LAURA JAYES: Nationals leader, meantime, Barnaby Joyce has handed his party's net zero demands to the Prime Minister after a third party room meeting this week. The Nationals have demanded a socioeconomic safeguard be implemented in the government's new climate agenda. MPs have raised concerns about the effect the net zero 2050 net zero target will have on the regions. Joining me live now is the Minister for Energy and Emissions Reduction Angus Taylor. Angus Taylor thanks for your time. Are the concerns expressed by the Nationals fair concerns at this point? Have you been able to allay those concerns?

ANGUS TAYLOR: Well, the Nationals are rightly focused on the future of the regions and the future of critical industries in the regions like mining, agriculture, heavy manufacturing. They are my concerns to Laura and of course, the plan is all about making sure we strengthen those industries, not weaken them. The Nationals are absolutely right to focus on those issues. Look, at the end of the day, much of the work that has to be done to bring down emissions in a sensible way has to be done in regional areas. That's the reality of the situation and so we, as government are working through rightly, the focus that we need in order to make sure that we don't hurt those regions now, that means technology, not taxes, Laura. It means adapting to changing customer needs. The Japanese customers, Korean customers who we serve now from the regions are going to want different products over time, and we have to serve them and support them. That's what you do in business, it's what you do in markets, and that's what the National Party is concerned about their right to be but we're working that through. I'll tell you what is in our plan, the focus is on making sure that there's upside for the region's, not downside, that there are other ways to try to get to net zero, where it's all downside, imposing taxes, adding costs. That's not where we're going, I can assure you.

LAURA JAYES: When we're talking about net zero, is it net for the regions? You just admitted there that much of the work to get emissions down needs to be done in the regions. So will they be fully compensated for that? Whether it's a pause, a safeguard, whether it be a financial, whether it be a jobs guarantee.

ANGUS TAYLOR: Well, the one thing I can assure you of Laura, is we won't do anything that's going to destroy jobs in the regions. As I said, the starting point here, customer demand is changing and will continue to change in the coming decades. We're talking about 30 years here, and we must expect that but demand for our basic commodities will remain strong for a long time, too. It's not like the gas industry is disappearing overnight. That's for sure. Agriculture is still strong. We shouldn't pretend here these industries are going to be wiped out. There's lots of people who would like to wipe them out. Let's be clear. But that's not policy that we will ever accept. And in fact, there's upside. If you look at the hydrogen industry and the ammonia industry, it's growing fast. We're already a big participant, but it's growing fast and will continue to grow, and we have to be there.

LAURA JAYES: All right. You need something to take to Glasgow. Are you going to be able to take this headline target with agreement from the Nationals?

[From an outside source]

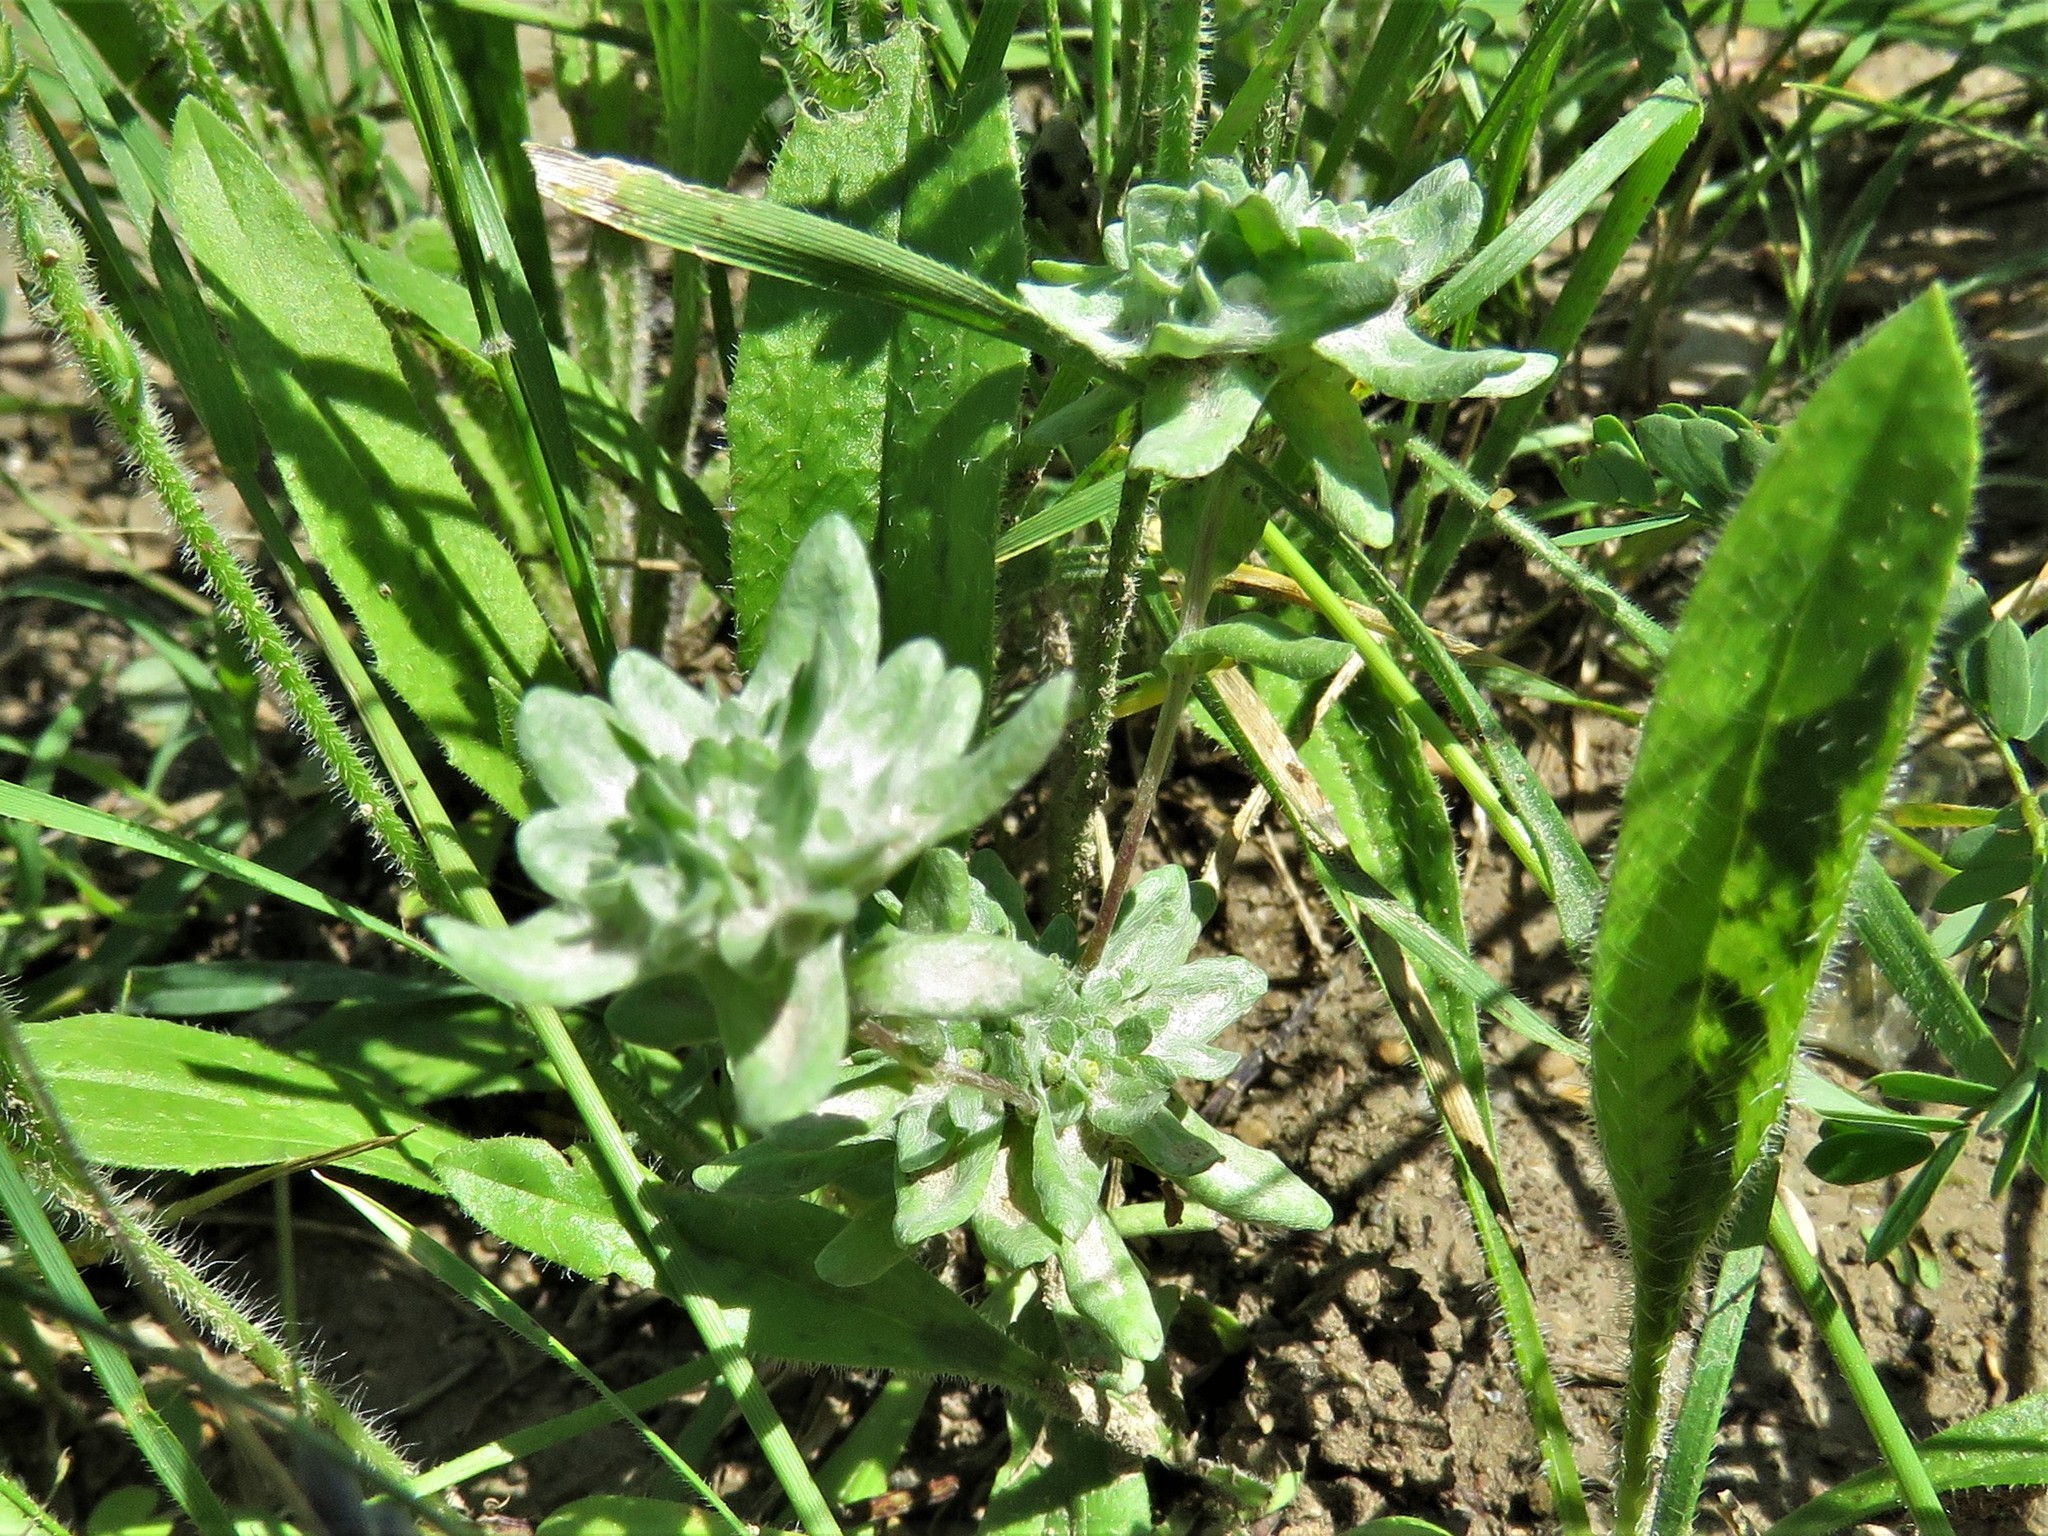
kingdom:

ANGUS TAYLOR: I'm very confident. I know we'll go to Glasgow with a net zero target. We've already got it. It's central to our policy. Laura, we've been talking about that for some time at the end of the day, though. What matters here is how you do it and there are two pathways. There's taxes, imposing costs, raising the costs of traditional energy sources in traditional industries and effectively then wiping them out or bringing down the cost of emerging technologies and strengthening those industries. That's the real debate, Laura. Everyone can talk as much as they like.

LAURA JAYES: Exactly and we're talking about a 2050 targeted. Now, I know you'd like to think that you might be in government until that time, but there's going to be a change of governments in that intervening three decades. So how can you possibly sit here and make promises and be able to keep them when it's a 2050 target?

ANGUS TAYLOR: What you can promise is that you're going to take the actions today, the position Australia over the coming decades, to a stronger economy and to lower emissions as you move towards net zero? Now, let's be clear. It's net. You're not going to wipe out all your emissions even by 2050. So you've got to offset those that you have. There's no doubt about that if you're getting towards that target. But we have time. We have technologies that are emerging fast on our side. We've seen that working. If you look at household solar, I mean, what an extraordinary story in Australia, the highest level in the world. People can see it as they drive around the suburbs. It's been a roaring success. That's how technology is adopted. That's how it succeeds. And we'll see that with other technologies emerging over time. But all of those must strengthen our traditional industries and our regions. That's our focus and will continue to be.